Shares of Quidel, traded as QDEL on Nasdaq, have doubled since the flu outbreak began in April. The stock closed at $15.86 on Sept. 3, and its 52-week range was $7.05 to $19.78.

Just three months earlier, Quidel had cited a weak flu season as the reason behind a drop in sales.

But recently published studies suggest that rapid flu tests are no better, and possibly less reliable, at detecting swine flu.


Questions Arise

In a letter to investors, Wedbush analyst Un Kwon-Casado noted that “some clinicians are beginning to question the performance of these tests.”

San Diego Navy researchers wrote in a letter to the New England Journal of Medicine that the Quidel test missed half the swine flu infections detected by more sensitive techniques. A study by the Centers for Disease Control and Prevention of three rapid flu tests showed Quidel’s to be most reliable, but it detected swine flu only 69 percent of the time.

CEO Doug Bryant said Quidel’s tests prove 90 percent reliable if nasal swabs are taken correctly and the tests given early on.

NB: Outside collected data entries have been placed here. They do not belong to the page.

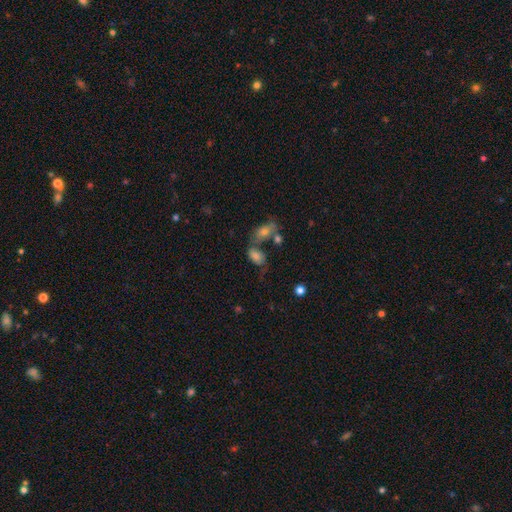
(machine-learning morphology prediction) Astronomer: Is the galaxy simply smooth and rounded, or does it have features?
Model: smooth — 70%.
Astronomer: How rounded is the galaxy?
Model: in between — 87%.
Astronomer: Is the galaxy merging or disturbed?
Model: none — 36% (runner-up: merger, 33%).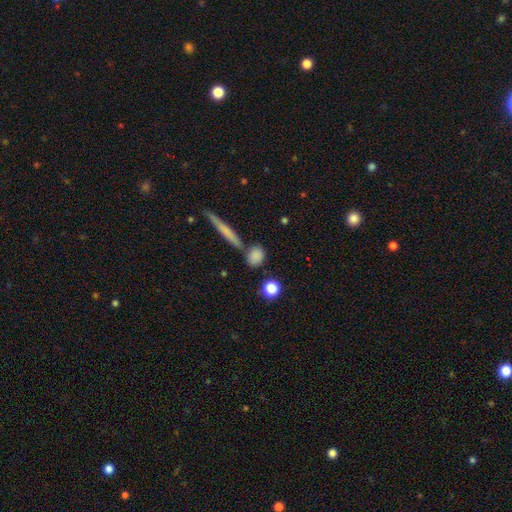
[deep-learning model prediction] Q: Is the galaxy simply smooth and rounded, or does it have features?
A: smooth — 83%.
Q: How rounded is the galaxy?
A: round — 61%.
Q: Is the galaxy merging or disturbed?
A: none — 72%.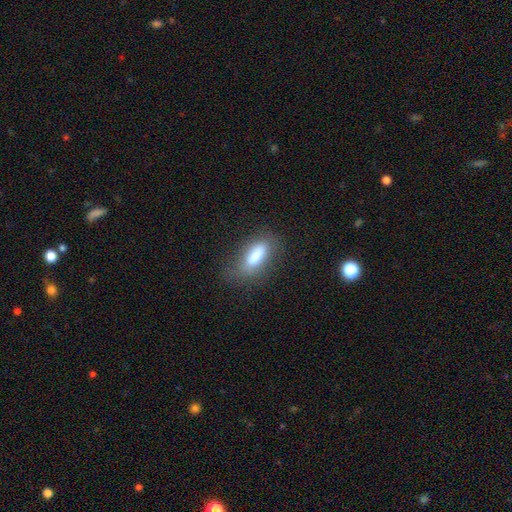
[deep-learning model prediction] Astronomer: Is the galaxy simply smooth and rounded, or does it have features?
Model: smooth — 78%.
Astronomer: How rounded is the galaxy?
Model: in between — 66%.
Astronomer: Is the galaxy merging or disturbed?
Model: none — 68%.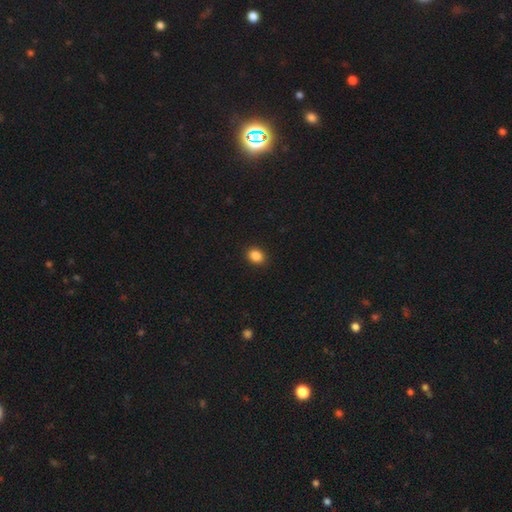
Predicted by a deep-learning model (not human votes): Overall: smooth (87%). How rounded: in between (56%; round 43%). Merging: none (91%).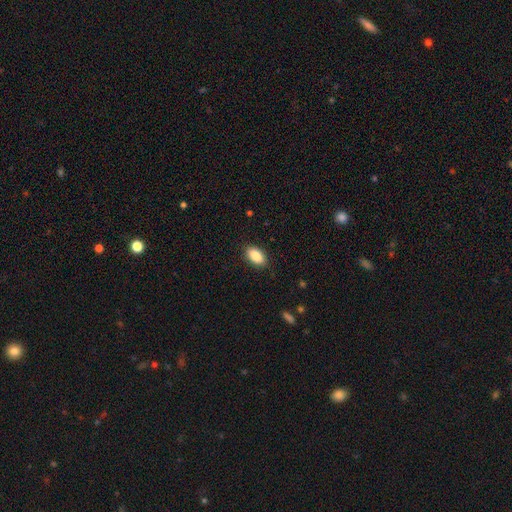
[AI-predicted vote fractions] The model was most divided on "merging": none: 88%, minor disturbance: 9%, major disturbance: 2%, merger: 1%. More confident: how rounded — in between (93%); smooth or featured — smooth (87%).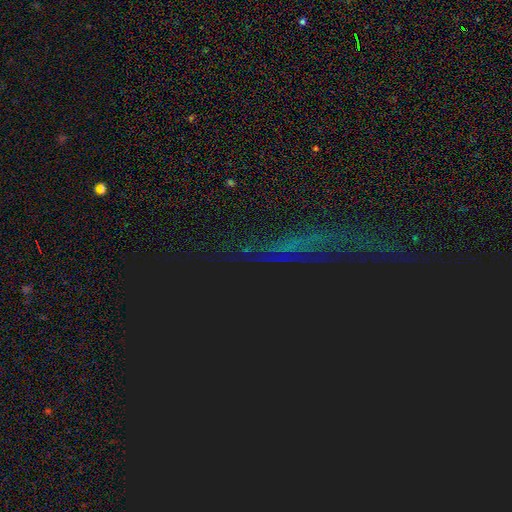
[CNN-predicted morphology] star or artifact 69%, smooth 16%, featured or disk 14%.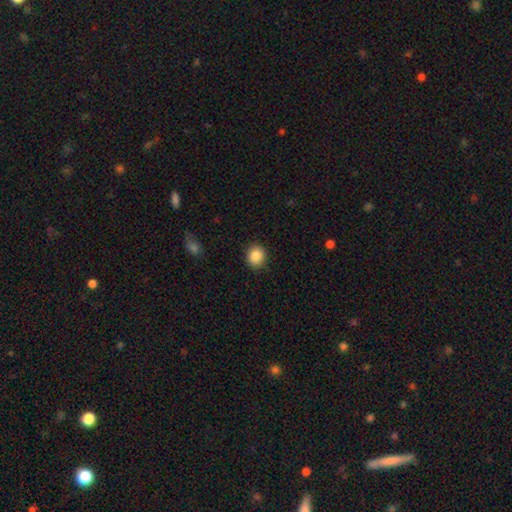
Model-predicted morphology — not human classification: Smooth or featured: smooth — 86% (star or artifact — 9%)
How rounded: round — 77% (in between — 22%)
Merging: none — 89% (minor disturbance — 8%)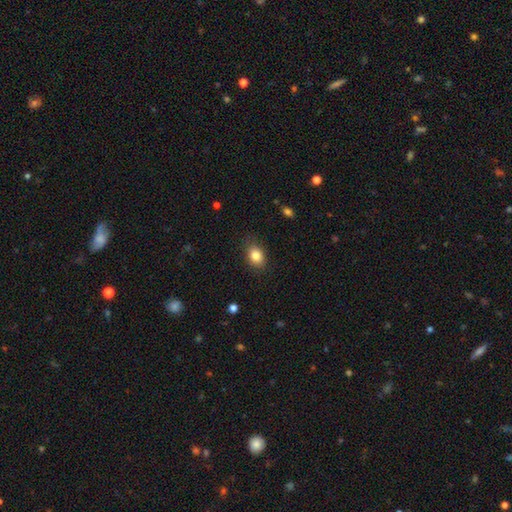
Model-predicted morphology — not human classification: smooth_or_featured: smooth (p=0.84) [alt: star or artifact p=0.09]
how_rounded: in between (p=0.73) [alt: round p=0.26]
merging: none (p=0.83) [alt: minor disturbance p=0.13]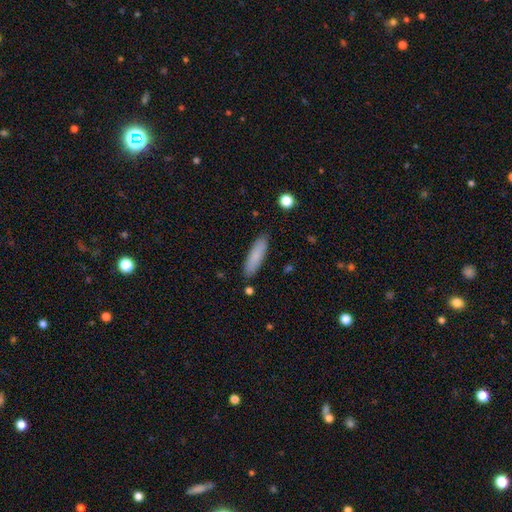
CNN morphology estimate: Smooth or featured? smooth (83%)
How rounded? cigar-shaped (68%)
Merging? none (87%)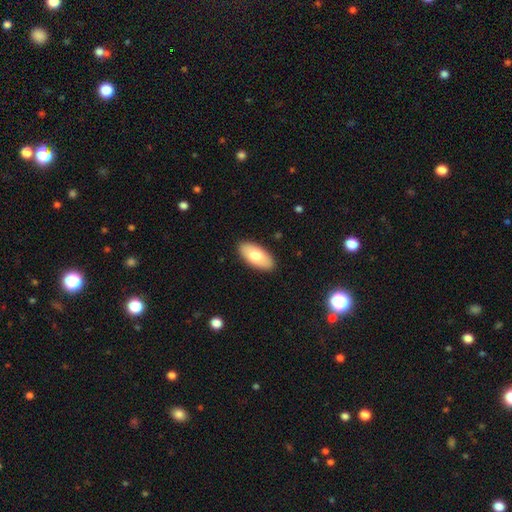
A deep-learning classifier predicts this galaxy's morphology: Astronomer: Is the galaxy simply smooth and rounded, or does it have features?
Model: smooth — 74%.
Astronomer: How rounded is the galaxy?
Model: in between — 93%.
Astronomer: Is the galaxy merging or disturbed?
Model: none — 90%.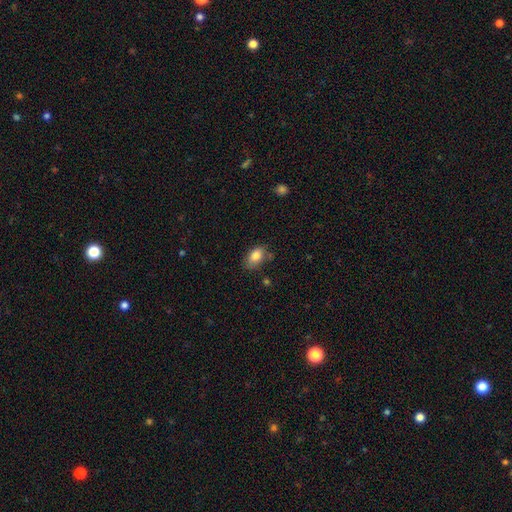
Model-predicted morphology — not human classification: Smooth or featured? smooth (83%)
How rounded? in between (88%)
Merging? none (70%)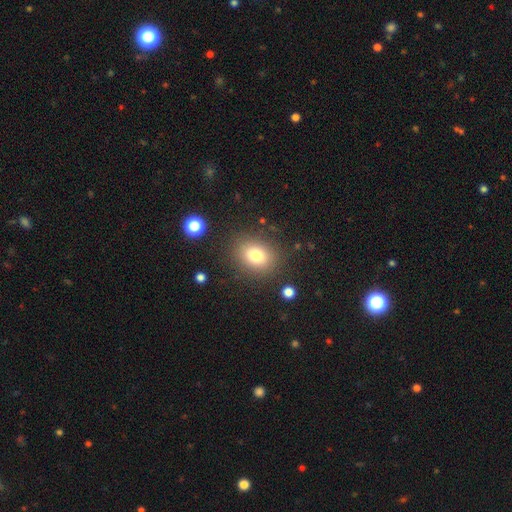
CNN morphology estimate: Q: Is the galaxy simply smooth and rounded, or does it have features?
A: smooth — 79%.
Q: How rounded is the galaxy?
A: round — 50%.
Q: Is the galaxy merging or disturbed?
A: none — 84%.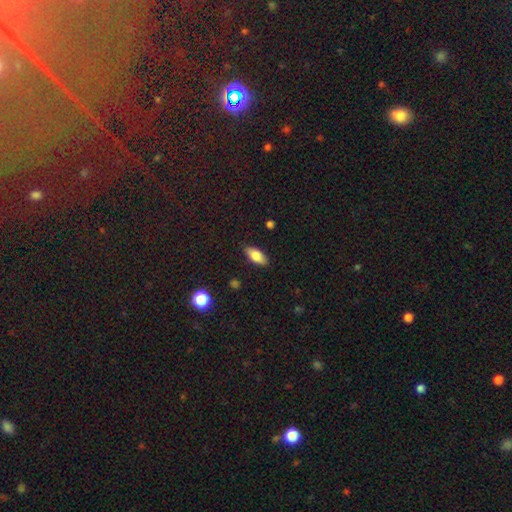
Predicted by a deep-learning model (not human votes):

“The way the samples were handled and tested could have dramatically affected the outcome for all the manufacturers’ tests,” he said.

One thing is certain, however: Quidel hasn’t stopped around-the-clock production of its QuickVue flu tests since April, when concerns of swine flu first surfaced. Bryant said it typically makes as many as 5 million flu kits a year, but expects this season to require two to three times that amount.

“Our commitment to our customers is we will make enough product as we possibly can,” he said.